▶ _ACTION ITEM_
The task calls for the lines below from the line with "text: Тридцать ->" to the line with "html: <div> <span>", both ends included, copied exactly, without any pictures.

▶ _MATERIAL SUPPLIED_
——————————
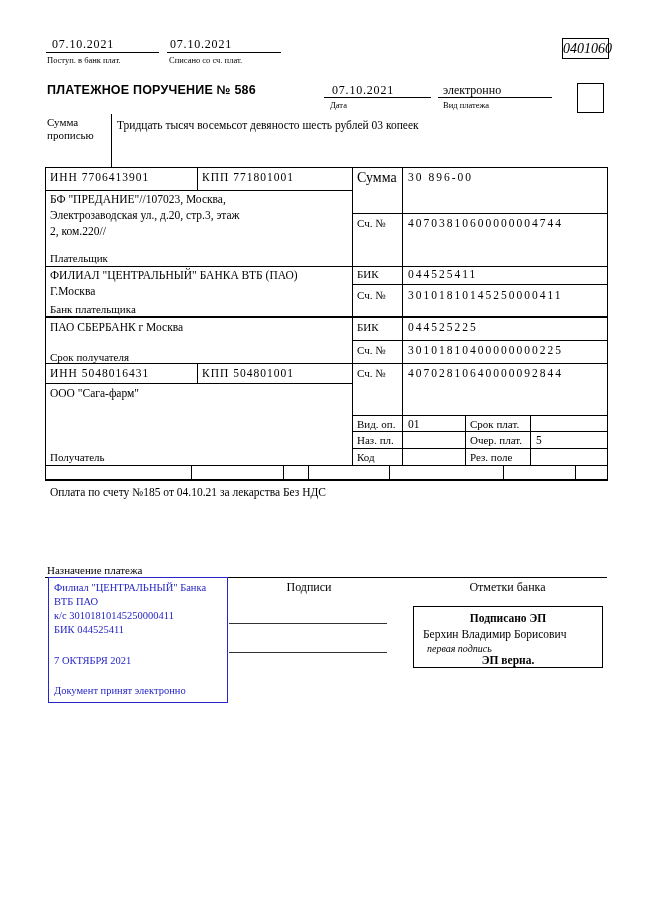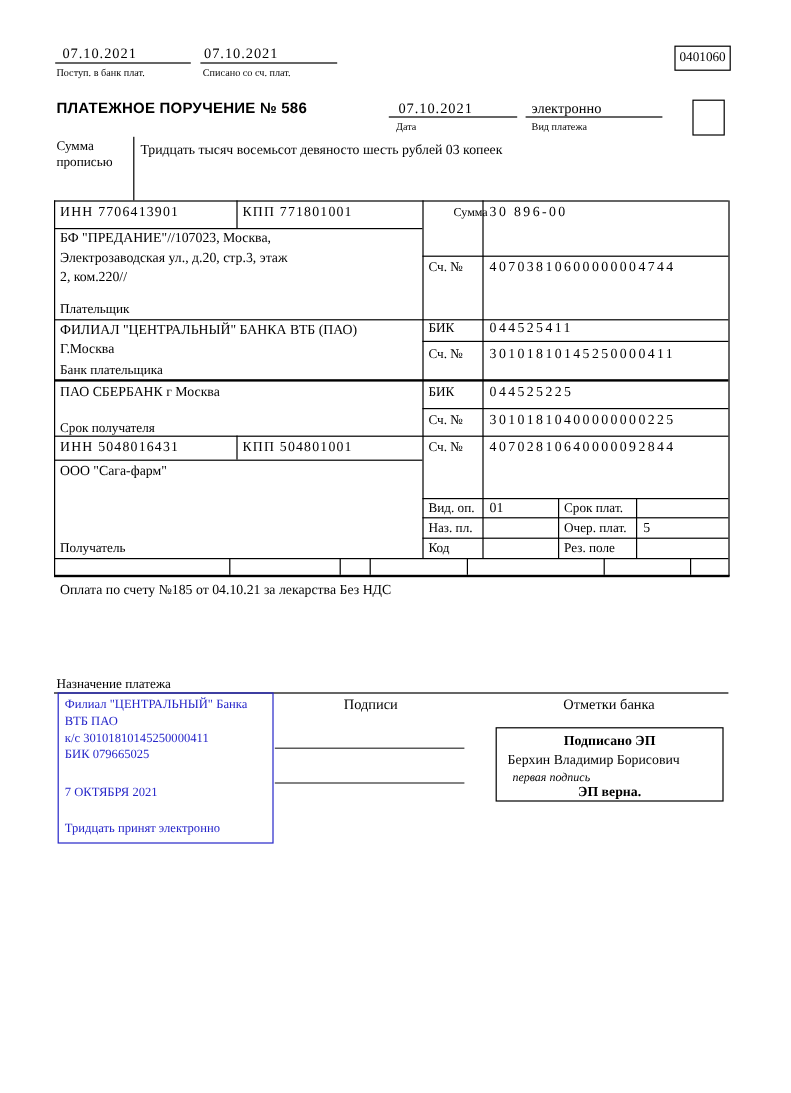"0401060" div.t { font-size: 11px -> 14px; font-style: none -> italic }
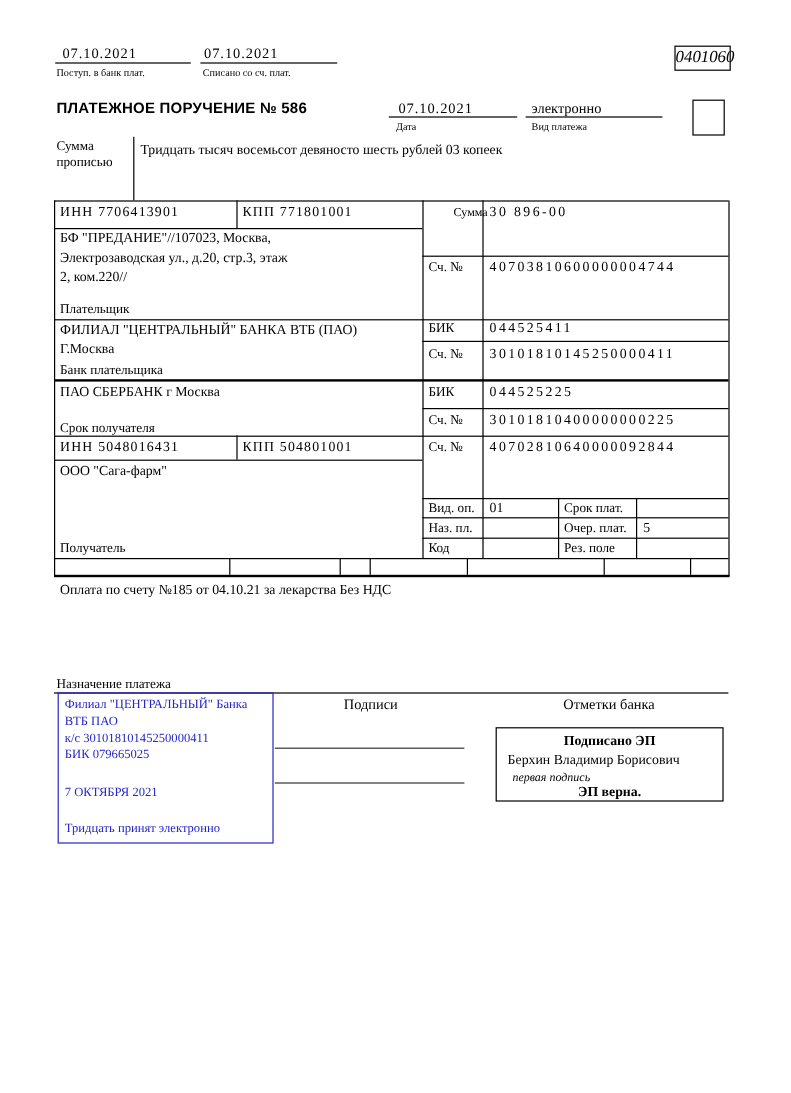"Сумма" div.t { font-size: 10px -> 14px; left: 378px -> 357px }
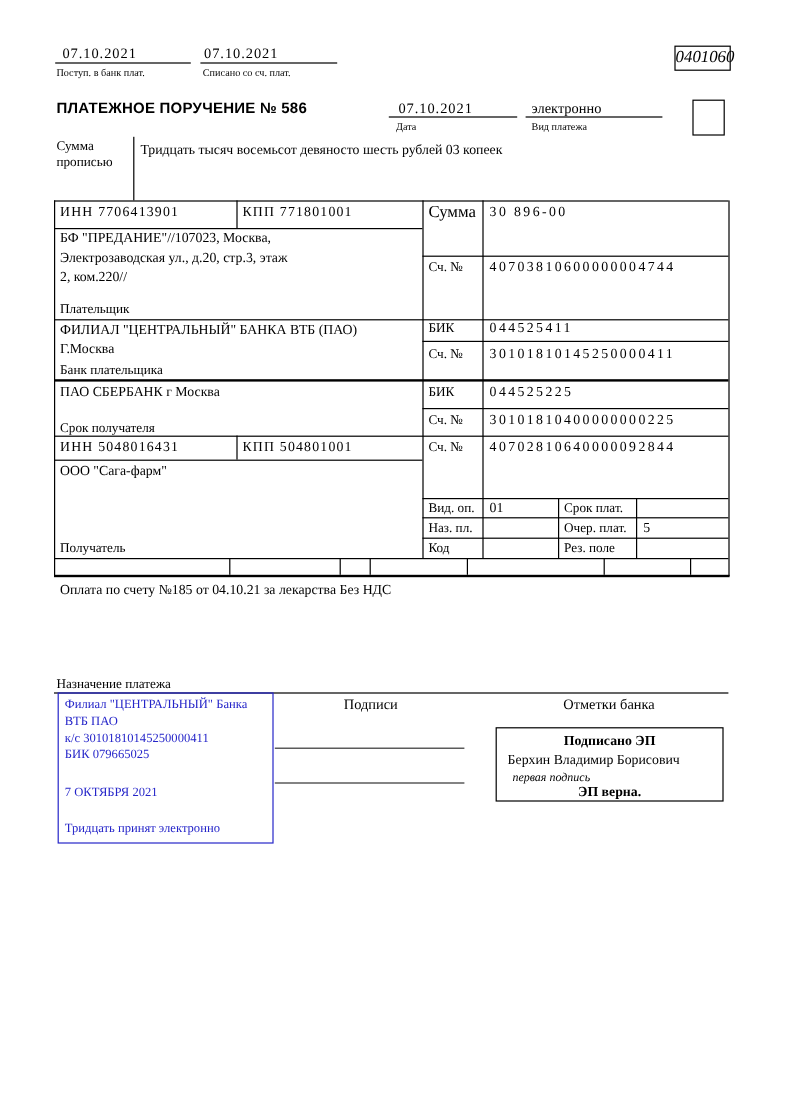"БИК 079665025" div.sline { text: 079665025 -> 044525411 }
——————————
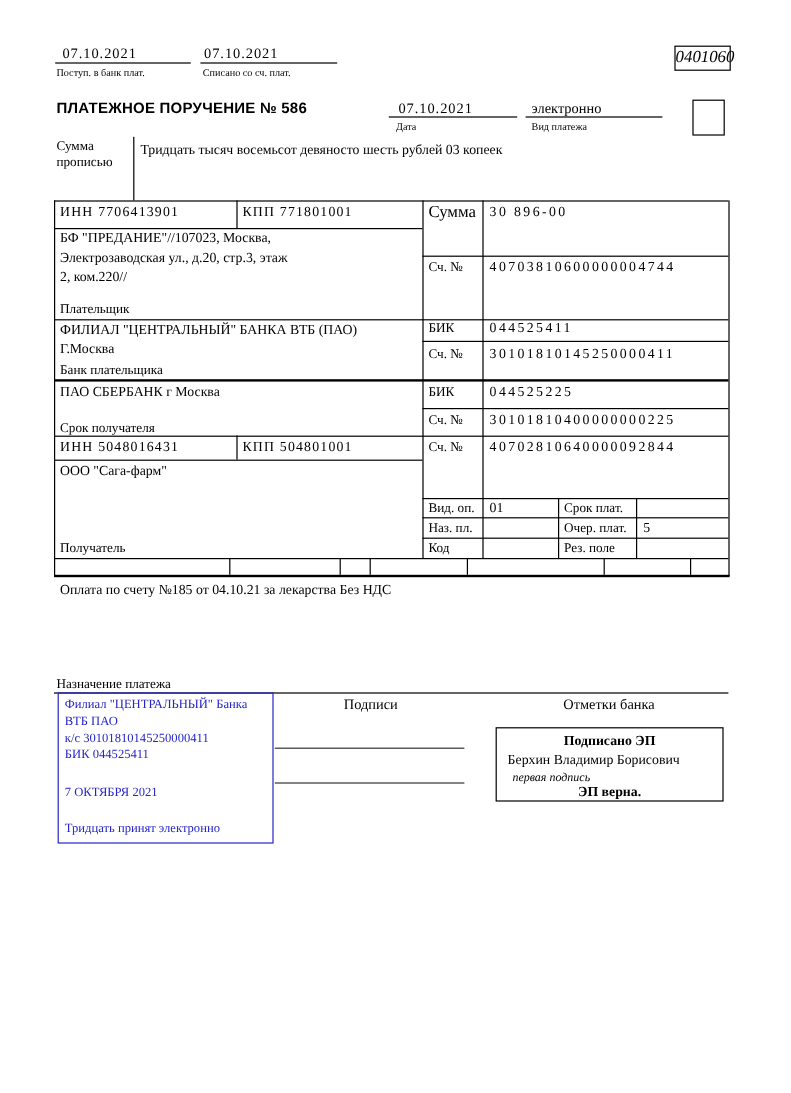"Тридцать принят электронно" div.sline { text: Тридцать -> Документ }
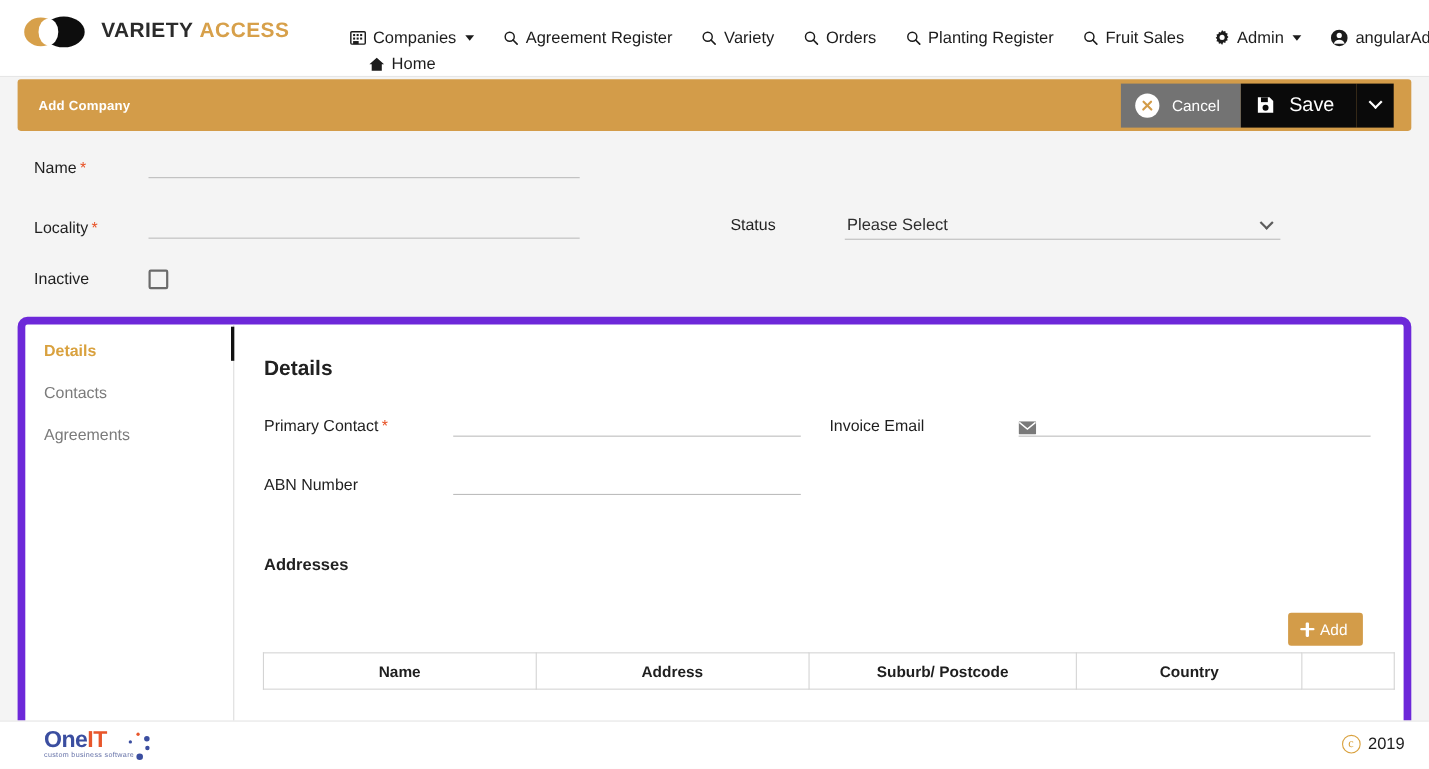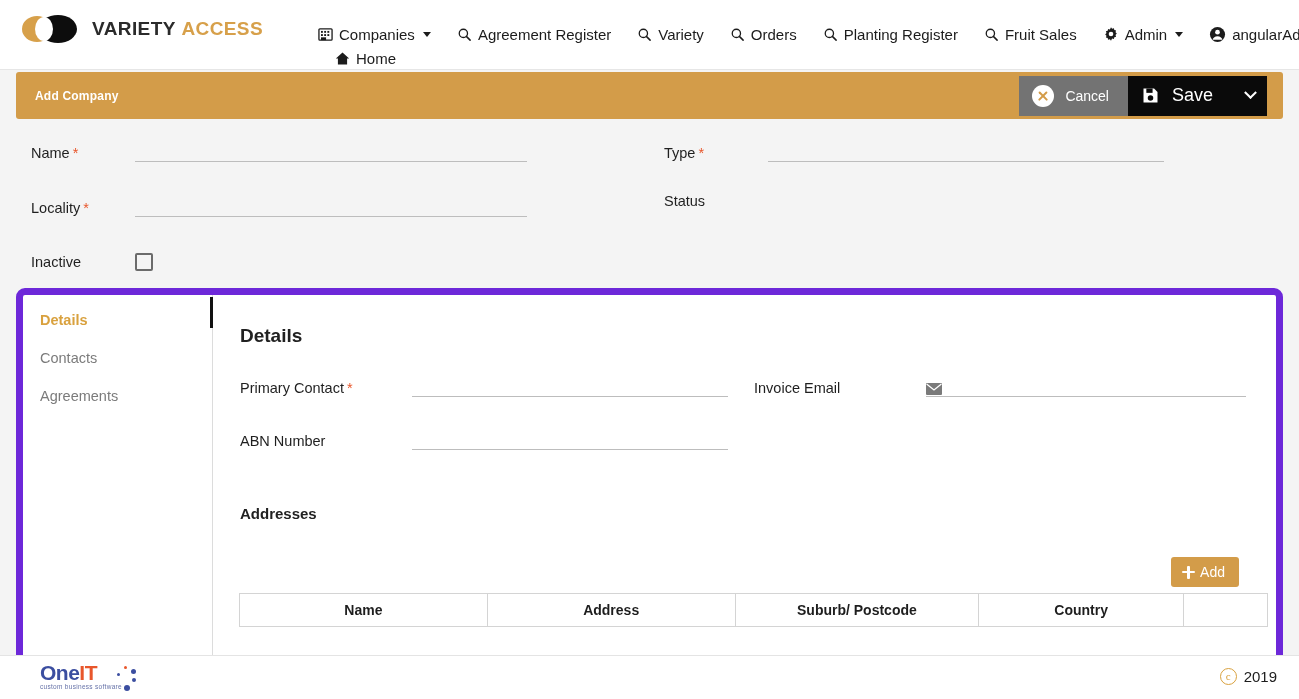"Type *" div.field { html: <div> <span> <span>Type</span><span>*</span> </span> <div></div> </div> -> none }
——————————
▶ _PROBLEM SOLUTION_
"Тридцать принят электронно" div.sline { text: Тридцать -> Документ }
"Type *" div.field { html: <div> <span> <span>Type</span><span>*</span> </span> <div></div> </div> -> none }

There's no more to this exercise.